Rewrite the data below with every occurrence of "catalogue" changed to "catalog", leaving everything else unchanged.

# Rows

----------------------------------------

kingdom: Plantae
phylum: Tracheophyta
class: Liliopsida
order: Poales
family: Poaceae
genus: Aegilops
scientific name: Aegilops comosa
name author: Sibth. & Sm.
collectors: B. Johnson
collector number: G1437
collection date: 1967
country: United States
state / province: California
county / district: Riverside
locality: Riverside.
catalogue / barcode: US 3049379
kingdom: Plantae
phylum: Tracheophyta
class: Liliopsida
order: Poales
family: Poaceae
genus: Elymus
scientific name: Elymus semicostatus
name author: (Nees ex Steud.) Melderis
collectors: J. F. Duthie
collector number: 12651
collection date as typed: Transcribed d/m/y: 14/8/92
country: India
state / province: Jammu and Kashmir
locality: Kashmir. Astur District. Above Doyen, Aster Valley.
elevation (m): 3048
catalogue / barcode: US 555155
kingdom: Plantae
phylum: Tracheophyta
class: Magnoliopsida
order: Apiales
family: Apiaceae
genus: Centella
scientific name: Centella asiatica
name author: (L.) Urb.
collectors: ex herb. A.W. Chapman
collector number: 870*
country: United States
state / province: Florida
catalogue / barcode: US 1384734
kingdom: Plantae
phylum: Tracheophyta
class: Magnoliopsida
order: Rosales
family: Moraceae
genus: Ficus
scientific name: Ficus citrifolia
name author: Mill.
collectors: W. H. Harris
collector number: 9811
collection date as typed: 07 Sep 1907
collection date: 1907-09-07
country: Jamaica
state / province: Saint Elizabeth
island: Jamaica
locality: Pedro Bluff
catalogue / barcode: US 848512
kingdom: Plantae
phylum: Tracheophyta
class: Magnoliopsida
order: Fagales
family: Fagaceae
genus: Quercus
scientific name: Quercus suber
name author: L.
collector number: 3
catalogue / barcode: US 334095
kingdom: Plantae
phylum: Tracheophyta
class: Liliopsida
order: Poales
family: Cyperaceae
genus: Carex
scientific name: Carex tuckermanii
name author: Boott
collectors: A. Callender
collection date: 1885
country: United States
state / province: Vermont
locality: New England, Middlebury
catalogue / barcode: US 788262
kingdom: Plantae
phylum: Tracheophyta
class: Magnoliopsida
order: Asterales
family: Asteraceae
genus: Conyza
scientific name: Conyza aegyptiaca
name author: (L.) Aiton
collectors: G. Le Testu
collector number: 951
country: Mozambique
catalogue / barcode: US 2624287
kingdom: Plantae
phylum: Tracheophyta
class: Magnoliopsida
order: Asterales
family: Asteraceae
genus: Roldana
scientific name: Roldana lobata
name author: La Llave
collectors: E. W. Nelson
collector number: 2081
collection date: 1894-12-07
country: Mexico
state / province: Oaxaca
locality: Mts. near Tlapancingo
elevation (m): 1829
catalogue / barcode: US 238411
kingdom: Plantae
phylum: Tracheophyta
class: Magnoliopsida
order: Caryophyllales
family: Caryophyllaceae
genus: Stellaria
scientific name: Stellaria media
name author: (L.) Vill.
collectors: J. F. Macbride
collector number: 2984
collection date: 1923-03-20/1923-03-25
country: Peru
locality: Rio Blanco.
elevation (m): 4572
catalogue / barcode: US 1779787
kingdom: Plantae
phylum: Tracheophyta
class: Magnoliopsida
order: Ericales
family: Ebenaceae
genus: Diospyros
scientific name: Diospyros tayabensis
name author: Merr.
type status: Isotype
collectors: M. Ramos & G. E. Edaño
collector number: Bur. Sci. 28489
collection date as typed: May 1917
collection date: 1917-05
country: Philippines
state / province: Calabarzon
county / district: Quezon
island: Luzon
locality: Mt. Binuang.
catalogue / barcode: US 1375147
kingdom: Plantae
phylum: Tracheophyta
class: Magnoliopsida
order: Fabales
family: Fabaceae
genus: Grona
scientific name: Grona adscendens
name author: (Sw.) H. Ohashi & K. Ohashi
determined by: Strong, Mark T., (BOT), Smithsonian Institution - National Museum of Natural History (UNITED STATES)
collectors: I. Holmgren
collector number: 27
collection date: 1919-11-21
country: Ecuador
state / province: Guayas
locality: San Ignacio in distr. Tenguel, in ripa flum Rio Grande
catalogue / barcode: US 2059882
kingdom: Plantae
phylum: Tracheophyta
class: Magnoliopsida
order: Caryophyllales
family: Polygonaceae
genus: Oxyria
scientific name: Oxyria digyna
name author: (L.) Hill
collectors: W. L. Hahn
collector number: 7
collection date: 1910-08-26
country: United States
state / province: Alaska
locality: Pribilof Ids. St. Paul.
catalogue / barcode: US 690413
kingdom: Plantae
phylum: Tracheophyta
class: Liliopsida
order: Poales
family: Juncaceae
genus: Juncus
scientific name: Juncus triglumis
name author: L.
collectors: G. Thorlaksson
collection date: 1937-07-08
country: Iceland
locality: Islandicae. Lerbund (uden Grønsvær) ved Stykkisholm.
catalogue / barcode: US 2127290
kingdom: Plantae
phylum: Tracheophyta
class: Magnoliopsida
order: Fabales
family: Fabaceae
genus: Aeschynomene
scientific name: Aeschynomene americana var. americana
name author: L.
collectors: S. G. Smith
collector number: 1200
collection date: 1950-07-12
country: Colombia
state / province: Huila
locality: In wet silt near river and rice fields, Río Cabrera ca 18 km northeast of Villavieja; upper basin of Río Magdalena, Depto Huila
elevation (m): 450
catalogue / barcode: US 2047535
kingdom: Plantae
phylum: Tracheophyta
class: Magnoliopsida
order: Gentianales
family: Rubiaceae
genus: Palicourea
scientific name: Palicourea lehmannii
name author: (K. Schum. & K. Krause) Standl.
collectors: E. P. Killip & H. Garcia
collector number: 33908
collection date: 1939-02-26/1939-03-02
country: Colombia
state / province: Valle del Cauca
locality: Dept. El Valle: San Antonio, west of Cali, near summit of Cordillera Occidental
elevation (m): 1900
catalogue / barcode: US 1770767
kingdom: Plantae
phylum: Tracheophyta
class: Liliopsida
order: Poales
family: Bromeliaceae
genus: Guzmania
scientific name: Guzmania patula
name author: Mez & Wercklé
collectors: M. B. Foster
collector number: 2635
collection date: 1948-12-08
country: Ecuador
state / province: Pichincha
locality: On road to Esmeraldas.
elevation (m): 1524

----------------------------------------

# Solution for this exercise
kingdom: Plantae
phylum: Tracheophyta
class: Liliopsida
order: Poales
family: Poaceae
genus: Aegilops
scientific name: Aegilops comosa
name author: Sibth. & Sm.
collectors: B. Johnson
collector number: G1437
collection date: 1967
country: United States
state / province: California
county / district: Riverside
locality: Riverside.
catalog / barcode: US 3049379
kingdom: Plantae
phylum: Tracheophyta
class: Liliopsida
order: Poales
family: Poaceae
genus: Elymus
scientific name: Elymus semicostatus
name author: (Nees ex Steud.) Melderis
collectors: J. F. Duthie
collector number: 12651
collection date as typed: Transcribed d/m/y: 14/8/92
country: India
state / province: Jammu and Kashmir
locality: Kashmir. Astur District. Above Doyen, Aster Valley.
elevation (m): 3048
catalog / barcode: US 555155
kingdom: Plantae
phylum: Tracheophyta
class: Magnoliopsida
order: Apiales
family: Apiaceae
genus: Centella
scientific name: Centella asiatica
name author: (L.) Urb.
collectors: ex herb. A.W. Chapman
collector number: 870*
country: United States
state / province: Florida
catalog / barcode: US 1384734
kingdom: Plantae
phylum: Tracheophyta
class: Magnoliopsida
order: Rosales
family: Moraceae
genus: Ficus
scientific name: Ficus citrifolia
name author: Mill.
collectors: W. H. Harris
collector number: 9811
collection date as typed: 07 Sep 1907
collection date: 1907-09-07
country: Jamaica
state / province: Saint Elizabeth
island: Jamaica
locality: Pedro Bluff
catalog / barcode: US 848512
kingdom: Plantae
phylum: Tracheophyta
class: Magnoliopsida
order: Fagales
family: Fagaceae
genus: Quercus
scientific name: Quercus suber
name author: L.
collector number: 3
catalog / barcode: US 334095
kingdom: Plantae
phylum: Tracheophyta
class: Liliopsida
order: Poales
family: Cyperaceae
genus: Carex
scientific name: Carex tuckermanii
name author: Boott
collectors: A. Callender
collection date: 1885
country: United States
state / province: Vermont
locality: New England, Middlebury
catalog / barcode: US 788262
kingdom: Plantae
phylum: Tracheophyta
class: Magnoliopsida
order: Asterales
family: Asteraceae
genus: Conyza
scientific name: Conyza aegyptiaca
name author: (L.) Aiton
collectors: G. Le Testu
collector number: 951
country: Mozambique
catalog / barcode: US 2624287
kingdom: Plantae
phylum: Tracheophyta
class: Magnoliopsida
order: Asterales
family: Asteraceae
genus: Roldana
scientific name: Roldana lobata
name author: La Llave
collectors: E. W. Nelson
collector number: 2081
collection date: 1894-12-07
country: Mexico
state / province: Oaxaca
locality: Mts. near Tlapancingo
elevation (m): 1829
catalog / barcode: US 238411
kingdom: Plantae
phylum: Tracheophyta
class: Magnoliopsida
order: Caryophyllales
family: Caryophyllaceae
genus: Stellaria
scientific name: Stellaria media
name author: (L.) Vill.
collectors: J. F. Macbride
collector number: 2984
collection date: 1923-03-20/1923-03-25
country: Peru
locality: Rio Blanco.
elevation (m): 4572
catalog / barcode: US 1779787
kingdom: Plantae
phylum: Tracheophyta
class: Magnoliopsida
order: Ericales
family: Ebenaceae
genus: Diospyros
scientific name: Diospyros tayabensis
name author: Merr.
type status: Isotype
collectors: M. Ramos & G. E. Edaño
collector number: Bur. Sci. 28489
collection date as typed: May 1917
collection date: 1917-05
country: Philippines
state / province: Calabarzon
county / district: Quezon
island: Luzon
locality: Mt. Binuang.
catalog / barcode: US 1375147
kingdom: Plantae
phylum: Tracheophyta
class: Magnoliopsida
order: Fabales
family: Fabaceae
genus: Grona
scientific name: Grona adscendens
name author: (Sw.) H. Ohashi & K. Ohashi
determined by: Strong, Mark T., (BOT), Smithsonian Institution - National Museum of Natural History (UNITED STATES)
collectors: I. Holmgren
collector number: 27
collection date: 1919-11-21
country: Ecuador
state / province: Guayas
locality: San Ignacio in distr. Tenguel, in ripa flum Rio Grande
catalog / barcode: US 2059882
kingdom: Plantae
phylum: Tracheophyta
class: Magnoliopsida
order: Caryophyllales
family: Polygonaceae
genus: Oxyria
scientific name: Oxyria digyna
name author: (L.) Hill
collectors: W. L. Hahn
collector number: 7
collection date: 1910-08-26
country: United States
state / province: Alaska
locality: Pribilof Ids. St. Paul.
catalog / barcode: US 690413
kingdom: Plantae
phylum: Tracheophyta
class: Liliopsida
order: Poales
family: Juncaceae
genus: Juncus
scientific name: Juncus triglumis
name author: L.
collectors: G. Thorlaksson
collection date: 1937-07-08
country: Iceland
locality: Islandicae. Lerbund (uden Grønsvær) ved Stykkisholm.
catalog / barcode: US 2127290
kingdom: Plantae
phylum: Tracheophyta
class: Magnoliopsida
order: Fabales
family: Fabaceae
genus: Aeschynomene
scientific name: Aeschynomene americana var. americana
name author: L.
collectors: S. G. Smith
collector number: 1200
collection date: 1950-07-12
country: Colombia
state / province: Huila
locality: In wet silt near river and rice fields, Río Cabrera ca 18 km northeast of Villavieja; upper basin of Río Magdalena, Depto Huila
elevation (m): 450
catalog / barcode: US 2047535
kingdom: Plantae
phylum: Tracheophyta
class: Magnoliopsida
order: Gentianales
family: Rubiaceae
genus: Palicourea
scientific name: Palicourea lehmannii
name author: (K. Schum. & K. Krause) Standl.
collectors: E. P. Killip & H. Garcia
collector number: 33908
collection date: 1939-02-26/1939-03-02
country: Colombia
state / province: Valle del Cauca
locality: Dept. El Valle: San Antonio, west of Cali, near summit of Cordillera Occidental
elevation (m): 1900
catalog / barcode: US 1770767
kingdom: Plantae
phylum: Tracheophyta
class: Liliopsida
order: Poales
family: Bromeliaceae
genus: Guzmania
scientific name: Guzmania patula
name author: Mez & Wercklé
collectors: M. B. Foster
collector number: 2635
collection date: 1948-12-08
country: Ecuador
state / province: Pichincha
locality: On road to Esmeraldas.
elevation (m): 1524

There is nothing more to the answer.